◆ EXERCISE BRIEF
When the data below is printed, every line must match exactly and the images must be absent.

◆ STUDY MATERIAL

________

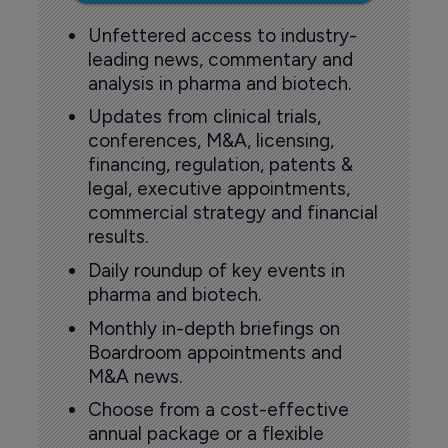
Unfettered access to industry-
leading news, commentary and
analysis in pharma and biotech.
Updates from clinical trials,
conferences, M&A, licensing,
financing, regulation, patents &
legal, executive appointments,
commercial strategy and financial
results.
Daily roundup of key events in
pharma and biotech.
Monthly in-depth briefings on
Boardroom appointments and
M&A news.
Choose from a cost-effective
annual package or a flexible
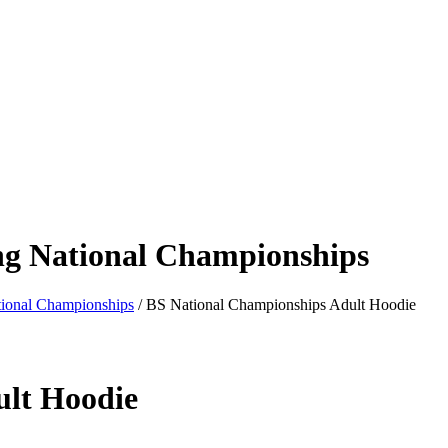
ng National Championships
tional Championships
/ BS National Championships Adult Hoodie
ult Hoodie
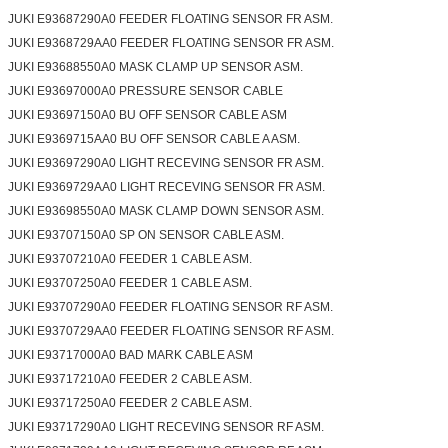
JUKI E93687290A0 FEEDER FLOATING SENSOR FR ASM.
JUKI E9368729AA0 FEEDER FLOATING SENSOR FR ASM.
JUKI E93688550A0 MASK CLAMP UP SENSOR ASM.
JUKI E93697000A0 PRESSURE SENSOR CABLE
JUKI E93697150A0 BU OFF SENSOR CABLE ASM
JUKI E9369715AA0 BU OFF SENSOR CABLE A ASM.
JUKI E93697290A0 LIGHT RECEVING SENSOR FR ASM.
JUKI E9369729AA0 LIGHT RECEVING SENSOR FR ASM.
JUKI E93698550A0 MASK CLAMP DOWN SENSOR ASM.
JUKI E93707150A0 SP ON SENSOR CABLE ASM.
JUKI E93707210A0 FEEDER 1 CABLE ASM.
JUKI E93707250A0 FEEDER 1 CABLE ASM.
JUKI E93707290A0 FEEDER FLOATING SENSOR RF ASM.
JUKI E9370729AA0 FEEDER FLOATING SENSOR RF ASM.
JUKI E93717000A0 BAD MARK CABLE ASM
JUKI E93717210A0 FEEDER 2 CABLE ASM.
JUKI E93717250A0 FEEDER 2 CABLE ASM.
JUKI E93717290A0 LIGHT RECEVING SENSOR RF ASM.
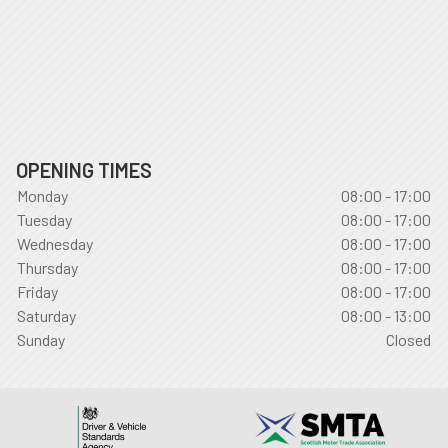
OPENING TIMES
Monday
08:00 - 17:00
Tuesday
08:00 - 17:00
Wednesday
08:00 - 17:00
Thursday
08:00 - 17:00
Friday
08:00 - 17:00
Saturday
08:00 - 13:00
Sunday
Closed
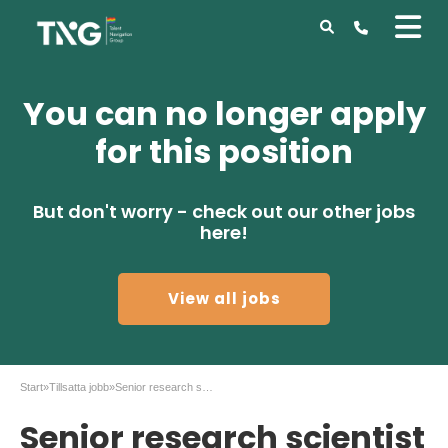
You can no longer apply
for this position
But don't worry - check out our other jobs
here!
View all jobs
Start
»
Tillsatta jobb
»
Senior research scientist to AZ in Gothenburg
Senior research scientist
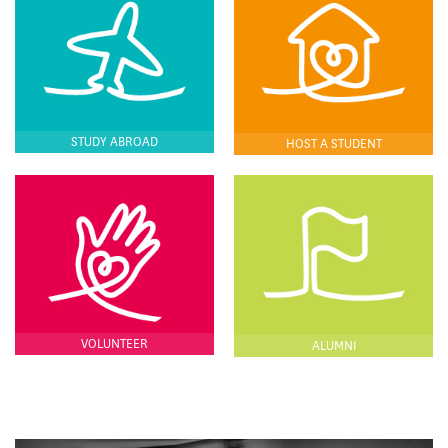
STUDY ABROAD
HOST A STUDENT
VOLUNTEER
ALUMNI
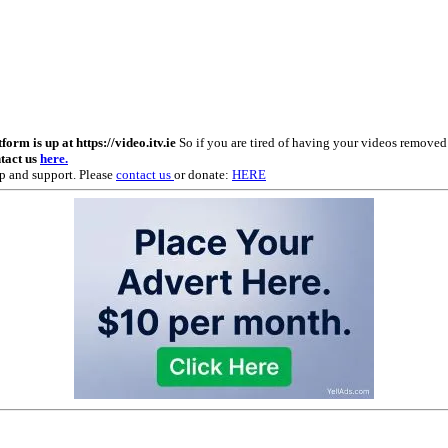
m is up at https://video.itv.ie
So if you are tired of having your videos remove
ntact us
here.
p and support. Please
contact us
or donate:
HERE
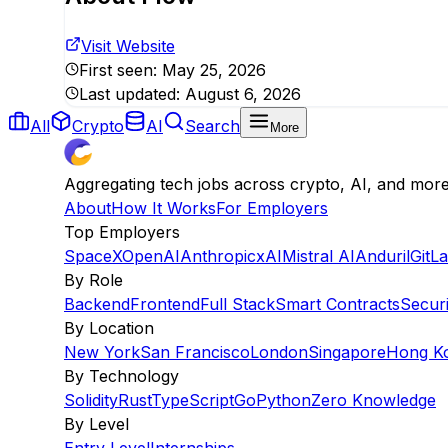
Visit Website
First seen:
May 25, 2026
Last updated:
August 6, 2026
All
Crypto
AI
Search
More
Aggregating tech jobs across crypto, AI, and mor
About
How It Works
For Employers
Top Employers
SpaceX
OpenAI
Anthropic
xAI
Mistral AI
Anduril
GitL
By Role
Backend
Frontend
Full Stack
Smart Contracts
Securi
By Location
New York
San Francisco
London
Singapore
Hong K
By Technology
Solidity
Rust
TypeScript
Go
Python
Zero Knowledge
By Level
Entry Level
Internships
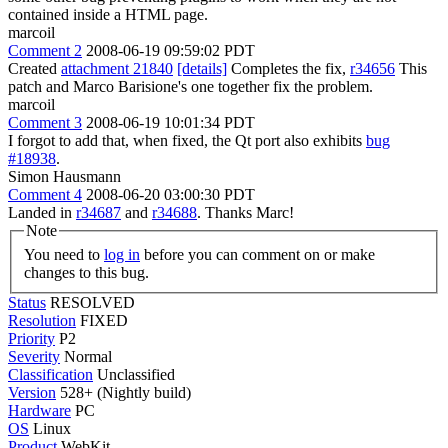
contained inside a HTML page.
marcoil
Comment 2
2008-06-19 09:59:02 PDT
Created
attachment 21840
[details]
Completes the fix,
r34656
This
patch and Marco Barisione's one together fix the problem.
marcoil
Comment 3
2008-06-19 10:01:34 PDT
I forgot to add that, when fixed, the Qt port also exhibits
bug
#18938
.
Simon Hausmann
Comment 4
2008-06-20 03:00:30 PDT
Landed in
r34687
and
r34688
. Thanks Marc!
Note
You need to
log in
before you can comment on or make
changes to this bug.
Status
RESOLVED
Resolution
FIXED
Priority
P2
Severity
Normal
Classification
Unclassified
Version
528+ (Nightly build)
Hardware
PC
OS
Linux
Product
WebKit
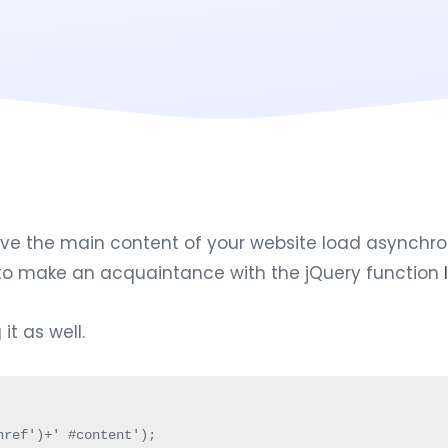
 the main content of your website load asynchronous
d to make an acquaintance with the jQuery function
t as well.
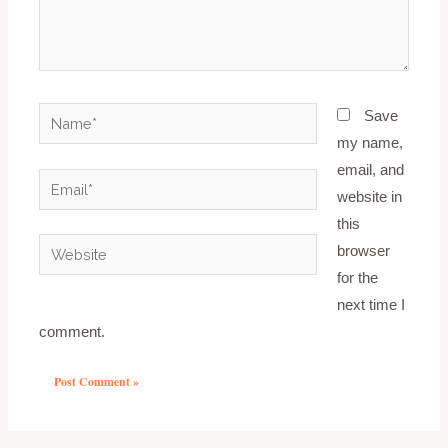
Name*
Save
my name,
email, and
Email*
website in
this
Website
browser
for the
next time I
comment.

________

◆ SOLUTION FOR THIS PROBLEM
Unfettered access to industry-
leading news, commentary and
analysis in pharma and biotech.
Updates from clinical trials,
conferences, M&A, licensing,
financing, regulation, patents &
legal, executive appointments,
commercial strategy and financial
results.
Daily roundup of key events in
pharma and biotech.
Monthly in-depth briefings on
Boardroom appointments and
M&A news.
Choose from a cost-effective
annual package or a flexible
ng National Championships
tional Championships
/ BS National Championships Adult Hoodie
ult Hoodie
JUKI E93687290A0 FEEDER FLOATING SENSOR FR ASM.
JUKI E9368729AA0 FEEDER FLOATING SENSOR FR ASM.
JUKI E93688550A0 MASK CLAMP UP SENSOR ASM.
JUKI E93697000A0 PRESSURE SENSOR CABLE
JUKI E93697150A0 BU OFF SENSOR CABLE ASM
JUKI E9369715AA0 BU OFF SENSOR CABLE A ASM.
JUKI E93697290A0 LIGHT RECEVING SENSOR FR ASM.
JUKI E9369729AA0 LIGHT RECEVING SENSOR FR ASM.
JUKI E93698550A0 MASK CLAMP DOWN SENSOR ASM.
JUKI E93707150A0 SP ON SENSOR CABLE ASM.
JUKI E93707210A0 FEEDER 1 CABLE ASM.
JUKI E93707250A0 FEEDER 1 CABLE ASM.
JUKI E93707290A0 FEEDER FLOATING SENSOR RF ASM.
JUKI E9370729AA0 FEEDER FLOATING SENSOR RF ASM.
JUKI E93717000A0 BAD MARK CABLE ASM
JUKI E93717210A0 FEEDER 2 CABLE ASM.
JUKI E93717250A0 FEEDER 2 CABLE ASM.
JUKI E93717290A0 LIGHT RECEVING SENSOR RF ASM.
OPENING TIMES
Monday
08:00 - 17:00
Tuesday
08:00 - 17:00
Wednesday
08:00 - 17:00
Thursday
08:00 - 17:00
Friday
08:00 - 17:00
Saturday
08:00 - 13:00
Sunday
Closed
You can no longer apply
for this position
But don't worry - check out our other jobs
here!
View all jobs
Start
»
Tillsatta jobb
»
Senior research scientist to AZ in Gothenburg
Senior research scientist
STUDY ABROAD
HOST A STUDENT
VOLUNTEER
ALUMNI
m is up at https://video.itv.ie
So if you are tired of having your videos remove
ntact us
here.
p and support. Please
contact us
or donate:
HERE
Visit Website
First seen:
May 25, 2026
Last updated:
August 6, 2026
All
Crypto
AI
Search
More
Aggregating tech jobs across crypto, AI, and mor
About
How It Works
For Employers
Top Employers
SpaceX
OpenAI
Anthropic
xAI
Mistral AI
Anduril
GitL
By Role
Backend
Frontend
Full Stack
Smart Contracts
Securi
By Location
New York
San Francisco
London
Singapore
Hong K
By Technology
Solidity
Rust
TypeScript
Go
Python
Zero Knowledge
By Level
Entry Level
Internships
contained inside a HTML page.
marcoil
Comment 2
2008-06-19 09:59:02 PDT
Created
attachment 21840
[details]
Completes the fix,
r34656
This
patch and Marco Barisione's one together fix the problem.
marcoil
Comment 3
2008-06-19 10:01:34 PDT
I forgot to add that, when fixed, the Qt port also exhibits
bug
#18938
.
Simon Hausmann
Comment 4
2008-06-20 03:00:30 PDT
Landed in
r34687
and
r34688
. Thanks Marc!
Note
You need to
log in
before you can comment on or make
changes to this bug.
Status
RESOLVED
Resolution
FIXED
Priority
P2
Severity
Normal
Classification
Unclassified
Version
528+ (Nightly build)
Hardware
PC
OS
Linux
Product
WebKit
 the main content of your website load asynchronous
d to make an acquaintance with the jQuery function
t as well.
Name*
Save
my name,
email, and
Email*
website in
this
Website
browser
for the
next time I
comment.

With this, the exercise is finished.